# Graef cm80 / Sunbeam



## gingerneil (Aug 21, 2014)

Regular readers will recall that I've been grinder hunting. I bought a gaggia classic on the sale forum, and have been pairing it with a rhino. But I'm lazy, and with everyone in the family enjoying coffee (including a 5 year old who loves a cappuccino!), I needed a grinder.

I'm also tight, so wanted the best bang for a cheap buck. After lots if research, I've gone for a graef cm80.









First impressions weren't great. Even on the finest setting I was getting a course grind that flew out of the portafilter in about 10s.

More reading.... And I added a very thin piece of card under the lower burr. This shifts it up just a little, adding to the 3 spacers that came prefitted. With a little dialling-in, I'm now grinding at setting 7/8.

I've just pulled an 18/31g shot in 25s, loads of lovely crema and a cracking texture and taste.

So far I'm very happy.









Before adding the spacer, I ground a load to take to work for my aeropress. That was obviously handled quickly and easily, giving a very even grind and a good aeropress.

The grinder is doserless, static isn't too bad, and it retains a few grams. A thump on the side helps that tho.


----------



## MrShades (Jul 29, 2009)

I've just bought a Graef CM95 courtesy of eBay - so will see how it goes with the Classic.

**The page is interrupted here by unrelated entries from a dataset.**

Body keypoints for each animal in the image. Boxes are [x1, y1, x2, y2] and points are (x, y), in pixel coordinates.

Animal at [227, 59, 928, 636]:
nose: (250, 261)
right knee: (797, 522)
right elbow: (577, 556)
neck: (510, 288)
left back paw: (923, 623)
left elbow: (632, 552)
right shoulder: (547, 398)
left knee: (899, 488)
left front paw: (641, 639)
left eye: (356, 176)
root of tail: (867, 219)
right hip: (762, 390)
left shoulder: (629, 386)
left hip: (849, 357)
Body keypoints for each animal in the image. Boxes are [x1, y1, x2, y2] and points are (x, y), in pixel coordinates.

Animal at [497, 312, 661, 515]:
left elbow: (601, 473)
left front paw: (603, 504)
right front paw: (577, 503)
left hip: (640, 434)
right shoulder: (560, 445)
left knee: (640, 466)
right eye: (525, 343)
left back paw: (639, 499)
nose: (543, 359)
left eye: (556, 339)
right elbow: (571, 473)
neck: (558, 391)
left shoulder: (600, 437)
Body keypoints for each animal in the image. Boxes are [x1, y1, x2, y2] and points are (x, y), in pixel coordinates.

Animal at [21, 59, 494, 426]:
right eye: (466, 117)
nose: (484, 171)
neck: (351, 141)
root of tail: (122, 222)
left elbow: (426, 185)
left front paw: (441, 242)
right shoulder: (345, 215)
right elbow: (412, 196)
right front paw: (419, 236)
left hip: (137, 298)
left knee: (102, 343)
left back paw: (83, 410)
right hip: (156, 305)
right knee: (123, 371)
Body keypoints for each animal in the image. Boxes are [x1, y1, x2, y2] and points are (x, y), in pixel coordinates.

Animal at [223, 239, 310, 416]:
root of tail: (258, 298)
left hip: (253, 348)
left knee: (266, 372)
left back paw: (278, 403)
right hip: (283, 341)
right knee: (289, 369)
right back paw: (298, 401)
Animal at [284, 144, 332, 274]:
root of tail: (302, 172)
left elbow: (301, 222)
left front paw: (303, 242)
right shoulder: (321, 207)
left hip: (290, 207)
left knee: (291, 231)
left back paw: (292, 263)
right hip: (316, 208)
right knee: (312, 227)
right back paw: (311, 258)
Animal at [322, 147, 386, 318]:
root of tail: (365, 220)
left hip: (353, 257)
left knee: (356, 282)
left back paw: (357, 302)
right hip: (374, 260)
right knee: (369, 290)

Will be interesting to see how the on-demand timed dosing works on it, and how accurate or not it is.

I also expect to need to shim it a bit before I can get a good espresso grind anywhere near the midrange... but we will see. Was ideally looking for a new CM900/950 but they seem too new and no one has any - but they have the adjustable burr carrier.

The newer versions also appear to have 40 steps to the grind adjustment rather than 25 on these - but having looked at them it appears that it's simply adjustable over a wider range rather than being higher resolution steps. A bit of tape here and there will easily make it stepless anyway - so not worried about the steps at all.

Will post pics somewhere when it arrives.


----------